Stored data:
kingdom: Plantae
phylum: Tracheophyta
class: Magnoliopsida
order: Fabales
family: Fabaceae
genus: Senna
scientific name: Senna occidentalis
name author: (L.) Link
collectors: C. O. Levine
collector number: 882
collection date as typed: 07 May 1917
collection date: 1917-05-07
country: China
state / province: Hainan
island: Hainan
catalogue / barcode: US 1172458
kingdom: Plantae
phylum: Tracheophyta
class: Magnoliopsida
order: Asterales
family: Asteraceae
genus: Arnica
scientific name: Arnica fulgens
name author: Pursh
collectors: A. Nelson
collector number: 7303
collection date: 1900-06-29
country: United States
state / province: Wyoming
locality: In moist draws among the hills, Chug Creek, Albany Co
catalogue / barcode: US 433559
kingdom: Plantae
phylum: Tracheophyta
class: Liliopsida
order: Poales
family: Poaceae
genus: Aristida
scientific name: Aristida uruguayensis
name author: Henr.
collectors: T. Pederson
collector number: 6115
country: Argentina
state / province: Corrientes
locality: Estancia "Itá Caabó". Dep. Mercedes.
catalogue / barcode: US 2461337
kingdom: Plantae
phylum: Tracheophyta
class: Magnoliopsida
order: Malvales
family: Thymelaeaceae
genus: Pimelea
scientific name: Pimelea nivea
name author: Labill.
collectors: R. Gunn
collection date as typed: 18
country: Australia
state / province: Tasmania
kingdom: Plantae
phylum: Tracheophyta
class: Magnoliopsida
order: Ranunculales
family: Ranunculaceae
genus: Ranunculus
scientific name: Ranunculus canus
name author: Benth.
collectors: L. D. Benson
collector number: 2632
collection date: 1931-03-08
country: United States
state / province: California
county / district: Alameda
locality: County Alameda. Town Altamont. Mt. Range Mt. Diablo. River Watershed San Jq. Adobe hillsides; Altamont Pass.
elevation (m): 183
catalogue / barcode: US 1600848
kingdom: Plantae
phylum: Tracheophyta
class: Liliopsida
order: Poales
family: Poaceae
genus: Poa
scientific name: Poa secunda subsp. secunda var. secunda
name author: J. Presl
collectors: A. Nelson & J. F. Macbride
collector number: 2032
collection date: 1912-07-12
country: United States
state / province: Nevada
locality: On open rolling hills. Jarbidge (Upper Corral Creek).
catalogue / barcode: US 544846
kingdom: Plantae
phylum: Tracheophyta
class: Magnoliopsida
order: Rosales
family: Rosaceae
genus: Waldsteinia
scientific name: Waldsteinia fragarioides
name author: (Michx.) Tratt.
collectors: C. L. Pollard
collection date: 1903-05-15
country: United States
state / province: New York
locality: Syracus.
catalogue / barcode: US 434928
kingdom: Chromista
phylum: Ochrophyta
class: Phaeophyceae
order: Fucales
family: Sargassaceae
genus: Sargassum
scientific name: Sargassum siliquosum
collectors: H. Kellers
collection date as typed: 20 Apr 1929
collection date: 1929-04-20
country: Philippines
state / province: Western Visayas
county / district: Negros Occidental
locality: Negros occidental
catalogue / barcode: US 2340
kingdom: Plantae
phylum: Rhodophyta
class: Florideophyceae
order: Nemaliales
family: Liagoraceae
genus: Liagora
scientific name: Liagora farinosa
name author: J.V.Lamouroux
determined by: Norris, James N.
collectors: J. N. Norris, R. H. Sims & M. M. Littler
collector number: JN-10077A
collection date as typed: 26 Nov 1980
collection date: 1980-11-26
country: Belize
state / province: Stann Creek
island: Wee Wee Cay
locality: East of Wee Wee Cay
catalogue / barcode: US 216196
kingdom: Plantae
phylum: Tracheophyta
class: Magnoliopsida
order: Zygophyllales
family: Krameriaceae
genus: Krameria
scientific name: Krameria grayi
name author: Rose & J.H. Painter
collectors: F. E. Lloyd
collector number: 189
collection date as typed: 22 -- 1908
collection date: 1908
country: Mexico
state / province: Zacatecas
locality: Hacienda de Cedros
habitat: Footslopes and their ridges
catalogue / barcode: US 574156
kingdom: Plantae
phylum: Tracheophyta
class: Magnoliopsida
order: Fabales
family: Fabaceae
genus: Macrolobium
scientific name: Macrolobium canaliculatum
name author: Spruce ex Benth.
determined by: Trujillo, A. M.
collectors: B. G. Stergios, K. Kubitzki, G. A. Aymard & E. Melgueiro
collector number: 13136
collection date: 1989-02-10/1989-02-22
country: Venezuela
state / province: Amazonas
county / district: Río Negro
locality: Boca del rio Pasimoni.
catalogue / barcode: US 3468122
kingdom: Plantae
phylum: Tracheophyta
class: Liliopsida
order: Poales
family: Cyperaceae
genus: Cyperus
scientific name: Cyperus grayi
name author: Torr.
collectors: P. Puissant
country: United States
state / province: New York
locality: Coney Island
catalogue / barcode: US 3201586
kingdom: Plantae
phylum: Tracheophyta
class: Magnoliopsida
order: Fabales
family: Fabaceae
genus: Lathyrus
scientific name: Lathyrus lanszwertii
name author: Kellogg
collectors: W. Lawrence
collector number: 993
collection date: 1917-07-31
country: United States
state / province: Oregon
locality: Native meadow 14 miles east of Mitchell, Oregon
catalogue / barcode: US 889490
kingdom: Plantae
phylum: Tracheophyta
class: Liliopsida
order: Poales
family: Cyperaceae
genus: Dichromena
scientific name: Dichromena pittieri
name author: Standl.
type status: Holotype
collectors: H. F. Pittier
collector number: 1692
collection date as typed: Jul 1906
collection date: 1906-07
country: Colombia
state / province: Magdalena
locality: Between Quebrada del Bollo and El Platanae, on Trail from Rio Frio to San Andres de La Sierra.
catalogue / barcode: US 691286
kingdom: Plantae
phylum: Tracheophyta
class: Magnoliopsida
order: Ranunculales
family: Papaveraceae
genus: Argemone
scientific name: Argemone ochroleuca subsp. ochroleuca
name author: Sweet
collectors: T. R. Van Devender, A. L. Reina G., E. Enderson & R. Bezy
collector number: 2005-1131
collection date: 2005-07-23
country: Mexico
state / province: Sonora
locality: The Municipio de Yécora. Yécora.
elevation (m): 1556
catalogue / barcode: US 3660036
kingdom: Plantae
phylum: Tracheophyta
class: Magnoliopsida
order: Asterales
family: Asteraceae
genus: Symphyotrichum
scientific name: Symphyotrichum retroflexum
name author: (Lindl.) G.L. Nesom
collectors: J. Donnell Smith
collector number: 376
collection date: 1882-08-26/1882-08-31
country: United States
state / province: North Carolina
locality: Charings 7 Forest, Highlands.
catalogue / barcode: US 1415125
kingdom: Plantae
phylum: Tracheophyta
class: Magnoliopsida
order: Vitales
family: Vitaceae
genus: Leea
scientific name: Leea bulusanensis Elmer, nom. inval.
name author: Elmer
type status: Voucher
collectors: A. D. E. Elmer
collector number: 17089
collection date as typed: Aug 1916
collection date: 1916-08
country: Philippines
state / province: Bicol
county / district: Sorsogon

**Given task:** Identify each line in the records that contains the string "Elmer" and copy those lines.

**Response to the task:**
scientific name: Leea bulusanensis Elmer, nom. inval.
name author: Elmer
collectors: A. D. E. Elmer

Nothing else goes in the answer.